Each record is to be copied exactly, with its pictures left behind.

[[ MATERIAL TO PROCESS, beginning ]]

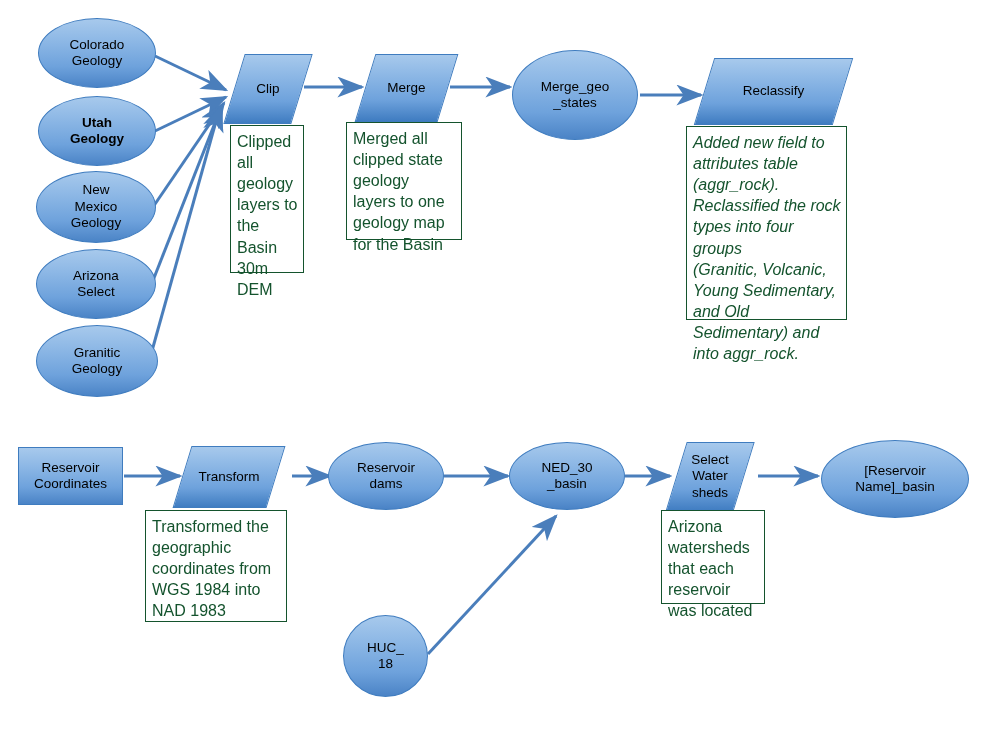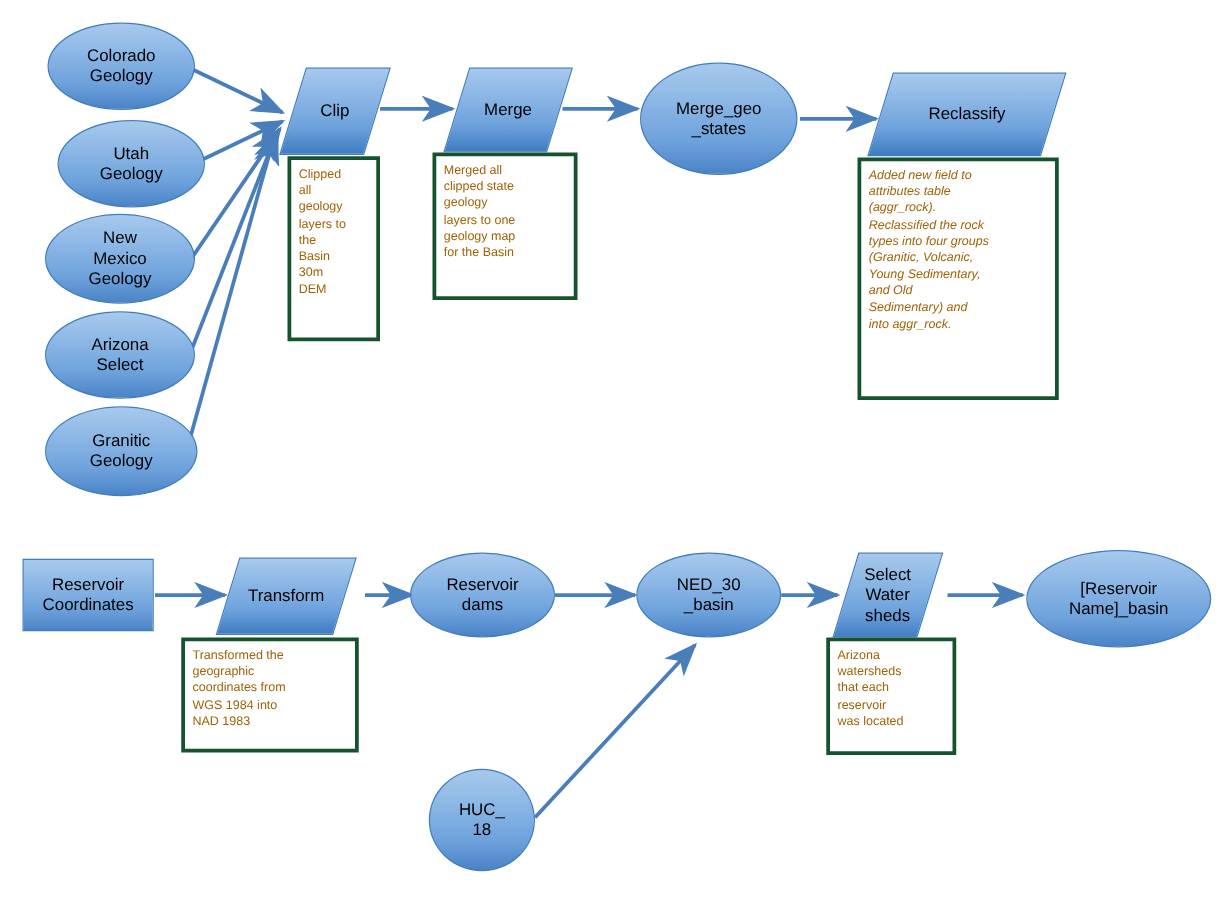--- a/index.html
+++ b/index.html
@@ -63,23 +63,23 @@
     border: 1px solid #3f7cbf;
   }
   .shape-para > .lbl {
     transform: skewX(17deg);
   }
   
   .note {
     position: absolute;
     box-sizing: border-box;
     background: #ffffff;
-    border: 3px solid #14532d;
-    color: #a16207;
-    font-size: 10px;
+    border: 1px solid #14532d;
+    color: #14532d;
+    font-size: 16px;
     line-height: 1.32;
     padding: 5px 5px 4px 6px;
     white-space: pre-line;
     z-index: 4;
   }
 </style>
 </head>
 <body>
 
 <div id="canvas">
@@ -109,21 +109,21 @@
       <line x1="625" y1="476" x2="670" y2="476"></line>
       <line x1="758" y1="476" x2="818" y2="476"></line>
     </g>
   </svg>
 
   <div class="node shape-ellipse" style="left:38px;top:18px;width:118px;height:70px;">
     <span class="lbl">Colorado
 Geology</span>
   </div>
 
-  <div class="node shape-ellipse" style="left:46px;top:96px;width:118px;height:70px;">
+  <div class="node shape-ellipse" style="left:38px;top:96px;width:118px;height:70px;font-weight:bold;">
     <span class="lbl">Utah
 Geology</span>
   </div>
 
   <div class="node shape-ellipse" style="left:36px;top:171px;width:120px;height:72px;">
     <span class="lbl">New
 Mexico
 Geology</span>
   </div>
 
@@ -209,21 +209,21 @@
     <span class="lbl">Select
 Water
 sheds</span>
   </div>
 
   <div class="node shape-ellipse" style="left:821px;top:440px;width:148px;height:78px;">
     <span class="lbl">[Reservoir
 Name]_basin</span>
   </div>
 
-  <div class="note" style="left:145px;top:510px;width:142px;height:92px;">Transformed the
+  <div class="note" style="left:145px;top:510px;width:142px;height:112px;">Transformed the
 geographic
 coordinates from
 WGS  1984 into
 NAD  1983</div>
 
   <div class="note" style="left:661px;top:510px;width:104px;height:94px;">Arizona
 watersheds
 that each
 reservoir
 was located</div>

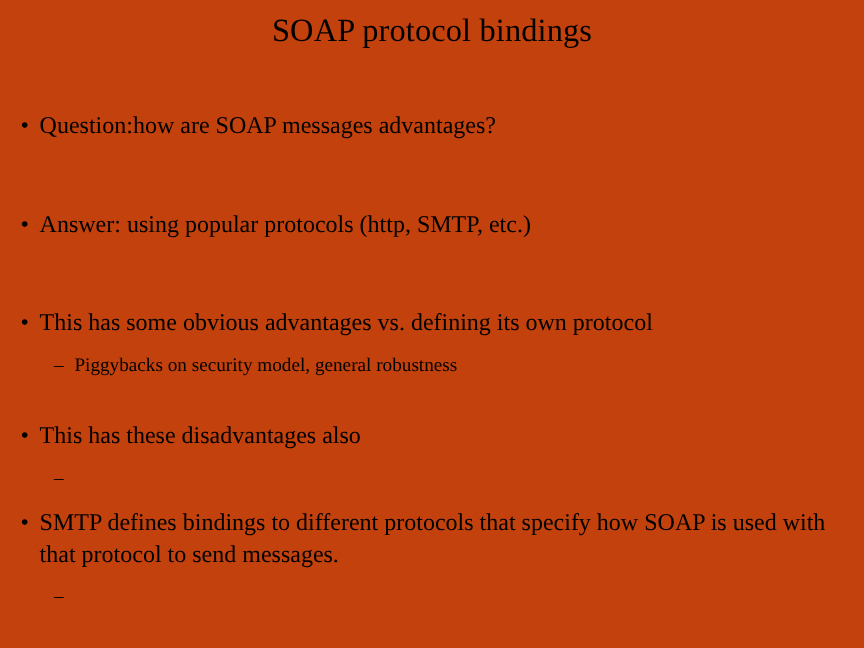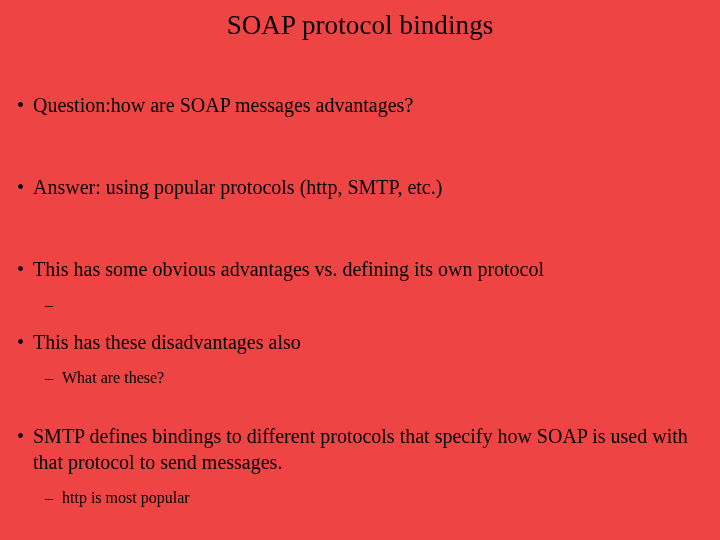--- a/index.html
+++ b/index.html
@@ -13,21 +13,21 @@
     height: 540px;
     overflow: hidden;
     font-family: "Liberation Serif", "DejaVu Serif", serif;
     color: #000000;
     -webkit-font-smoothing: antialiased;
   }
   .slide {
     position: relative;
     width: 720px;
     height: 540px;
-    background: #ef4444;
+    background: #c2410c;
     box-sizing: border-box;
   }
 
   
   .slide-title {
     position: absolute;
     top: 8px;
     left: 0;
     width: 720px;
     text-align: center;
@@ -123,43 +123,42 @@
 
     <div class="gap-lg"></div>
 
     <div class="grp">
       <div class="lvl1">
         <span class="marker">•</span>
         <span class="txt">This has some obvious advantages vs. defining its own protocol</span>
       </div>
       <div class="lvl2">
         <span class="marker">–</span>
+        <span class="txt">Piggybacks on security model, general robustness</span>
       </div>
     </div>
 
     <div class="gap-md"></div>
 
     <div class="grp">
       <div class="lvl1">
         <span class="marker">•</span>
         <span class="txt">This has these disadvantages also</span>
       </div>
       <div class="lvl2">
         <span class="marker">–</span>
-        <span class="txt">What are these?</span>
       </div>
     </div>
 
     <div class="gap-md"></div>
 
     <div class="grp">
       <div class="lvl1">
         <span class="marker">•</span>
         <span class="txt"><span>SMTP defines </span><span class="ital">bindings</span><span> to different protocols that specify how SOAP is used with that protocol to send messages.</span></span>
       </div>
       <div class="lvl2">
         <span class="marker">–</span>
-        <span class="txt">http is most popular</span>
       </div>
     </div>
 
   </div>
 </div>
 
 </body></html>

[[ MATERIAL TO PROCESS, end ]]

(ANSWER TO THIS EXERCISE)
--- a/index.html
+++ b/index.html
@@ -63,23 +63,23 @@
     border: 1px solid #3f7cbf;
   }
   .shape-para > .lbl {
     transform: skewX(17deg);
   }
   
   .note {
     position: absolute;
     box-sizing: border-box;
     background: #ffffff;
-    border: 3px solid #14532d;
-    color: #a16207;
-    font-size: 10px;
+    border: 1px solid #14532d;
+    color: #14532d;
+    font-size: 16px;
     line-height: 1.32;
     padding: 5px 5px 4px 6px;
     white-space: pre-line;
     z-index: 4;
   }
 </style>
 </head>
 <body>
 
 <div id="canvas">
@@ -109,21 +109,21 @@
       <line x1="625" y1="476" x2="670" y2="476"></line>
       <line x1="758" y1="476" x2="818" y2="476"></line>
     </g>
   </svg>
 
   <div class="node shape-ellipse" style="left:38px;top:18px;width:118px;height:70px;">
     <span class="lbl">Colorado
 Geology</span>
   </div>
 
-  <div class="node shape-ellipse" style="left:46px;top:96px;width:118px;height:70px;">
+  <div class="node shape-ellipse" style="left:38px;top:96px;width:118px;height:70px;font-weight:bold;">
     <span class="lbl">Utah
 Geology</span>
   </div>
 
   <div class="node shape-ellipse" style="left:36px;top:171px;width:120px;height:72px;">
     <span class="lbl">New
 Mexico
 Geology</span>
   </div>
 
@@ -209,21 +209,21 @@
     <span class="lbl">Select
 Water
 sheds</span>
   </div>
 
   <div class="node shape-ellipse" style="left:821px;top:440px;width:148px;height:78px;">
     <span class="lbl">[Reservoir
 Name]_basin</span>
   </div>
 
-  <div class="note" style="left:145px;top:510px;width:142px;height:92px;">Transformed the
+  <div class="note" style="left:145px;top:510px;width:142px;height:112px;">Transformed the
 geographic
 coordinates from
 WGS  1984 into
 NAD  1983</div>
 
   <div class="note" style="left:661px;top:510px;width:104px;height:94px;">Arizona
 watersheds
 that each
 reservoir
 was located</div>

--- a/index.html
+++ b/index.html
@@ -13,21 +13,21 @@
     height: 540px;
     overflow: hidden;
     font-family: "Liberation Serif", "DejaVu Serif", serif;
     color: #000000;
     -webkit-font-smoothing: antialiased;
   }
   .slide {
     position: relative;
     width: 720px;
     height: 540px;
-    background: #ef4444;
+    background: #c2410c;
     box-sizing: border-box;
   }
 
   
   .slide-title {
     position: absolute;
     top: 8px;
     left: 0;
     width: 720px;
     text-align: center;
@@ -123,43 +123,42 @@
 
     <div class="gap-lg"></div>
 
     <div class="grp">
       <div class="lvl1">
         <span class="marker">•</span>
         <span class="txt">This has some obvious advantages vs. defining its own protocol</span>
       </div>
       <div class="lvl2">
         <span class="marker">–</span>
+        <span class="txt">Piggybacks on security model, general robustness</span>
       </div>
     </div>
 
     <div class="gap-md"></div>
 
     <div class="grp">
       <div class="lvl1">
         <span class="marker">•</span>
         <span class="txt">This has these disadvantages also</span>
       </div>
       <div class="lvl2">
         <span class="marker">–</span>
-        <span class="txt">What are these?</span>
       </div>
     </div>
 
     <div class="gap-md"></div>
 
     <div class="grp">
       <div class="lvl1">
         <span class="marker">•</span>
         <span class="txt"><span>SMTP defines </span><span class="ital">bindings</span><span> to different protocols that specify how SOAP is used with that protocol to send messages.</span></span>
       </div>
       <div class="lvl2">
         <span class="marker">–</span>
-        <span class="txt">http is most popular</span>
       </div>
     </div>
 
   </div>
 </div>
 
 </body></html>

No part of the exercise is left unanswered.